(Task goal) From the line containing "water slide + concession + movie screen" to the line containing "ore to unlock $999" in the entries below, reproduce every line exactly, ends included. Nothing else belongs in the copy, and no pictures.
=== Section Start ===
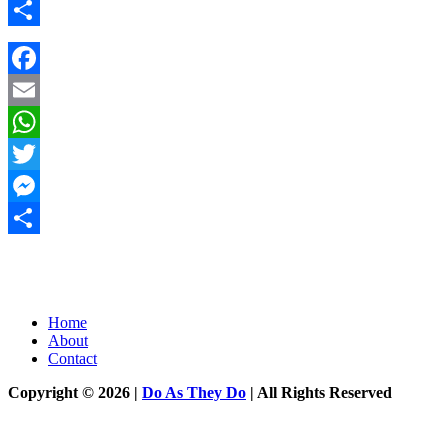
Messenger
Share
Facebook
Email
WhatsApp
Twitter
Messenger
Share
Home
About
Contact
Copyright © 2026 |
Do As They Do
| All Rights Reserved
=== Section End ===
=== Section Start ===
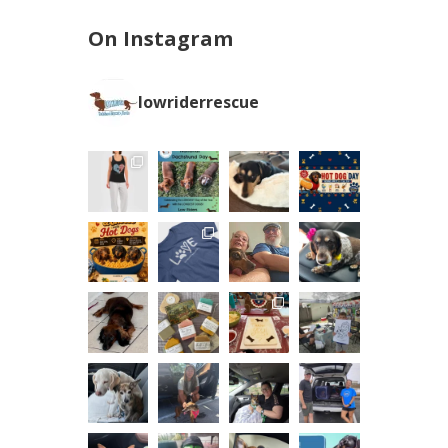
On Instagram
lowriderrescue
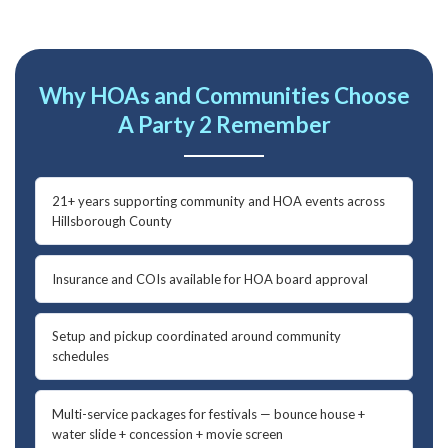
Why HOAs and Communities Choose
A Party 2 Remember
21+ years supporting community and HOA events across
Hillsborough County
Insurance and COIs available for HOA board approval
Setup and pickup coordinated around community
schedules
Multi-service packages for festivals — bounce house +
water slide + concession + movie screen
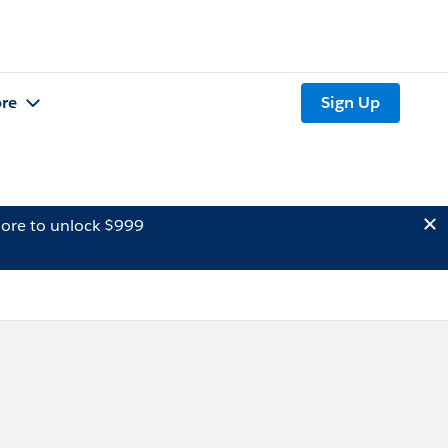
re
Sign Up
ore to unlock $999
=== Section End ===
(Response)
water slide + concession + movie screen
re
Sign Up
ore to unlock $999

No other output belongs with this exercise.